* Problem statement
Needed from the data below: every line from the one with "(619, 516) = (369, 367): none -> grey chair" up to and including the one with "(840, 409) = (497, 388): white", repeated exactly and with nothing else.
Top of Given entries
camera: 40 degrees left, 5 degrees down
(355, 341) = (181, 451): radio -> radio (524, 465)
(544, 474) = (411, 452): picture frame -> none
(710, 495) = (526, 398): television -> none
Bottom of Given entries
Top of Given entries
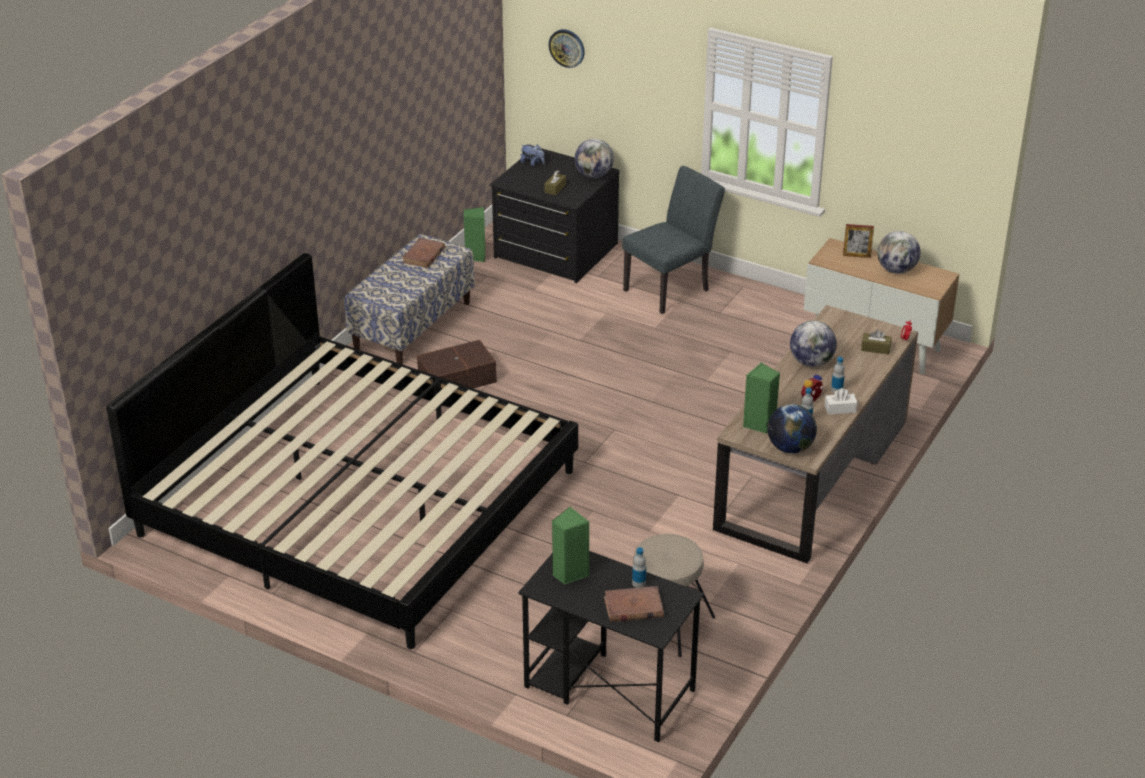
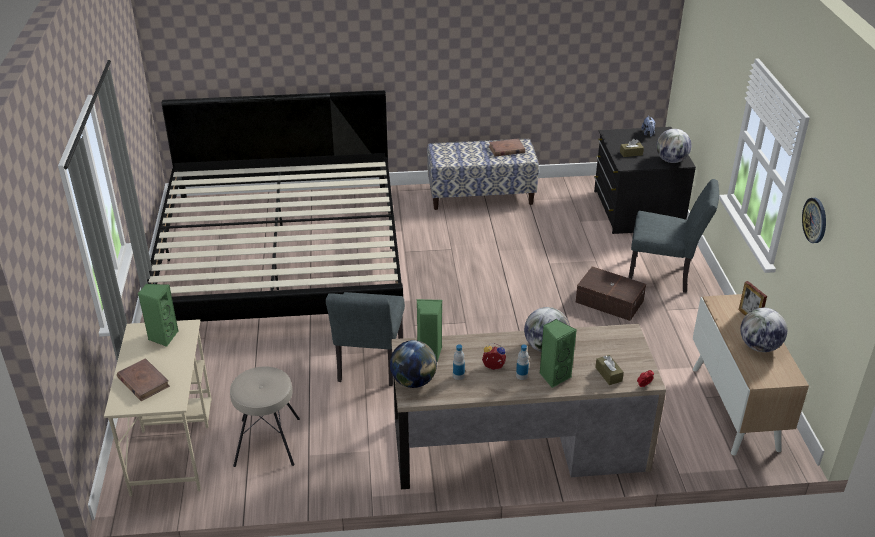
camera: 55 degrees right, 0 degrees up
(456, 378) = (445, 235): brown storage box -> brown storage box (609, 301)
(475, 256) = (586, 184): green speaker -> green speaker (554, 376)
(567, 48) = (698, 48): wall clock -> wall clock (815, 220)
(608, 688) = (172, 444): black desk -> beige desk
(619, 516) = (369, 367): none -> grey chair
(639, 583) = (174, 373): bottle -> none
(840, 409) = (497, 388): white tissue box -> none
Bottom of Given entries
* Written answer
(619, 516) = (369, 367): none -> grey chair
(639, 583) = (174, 373): bottle -> none
(840, 409) = (497, 388): white tissue box -> none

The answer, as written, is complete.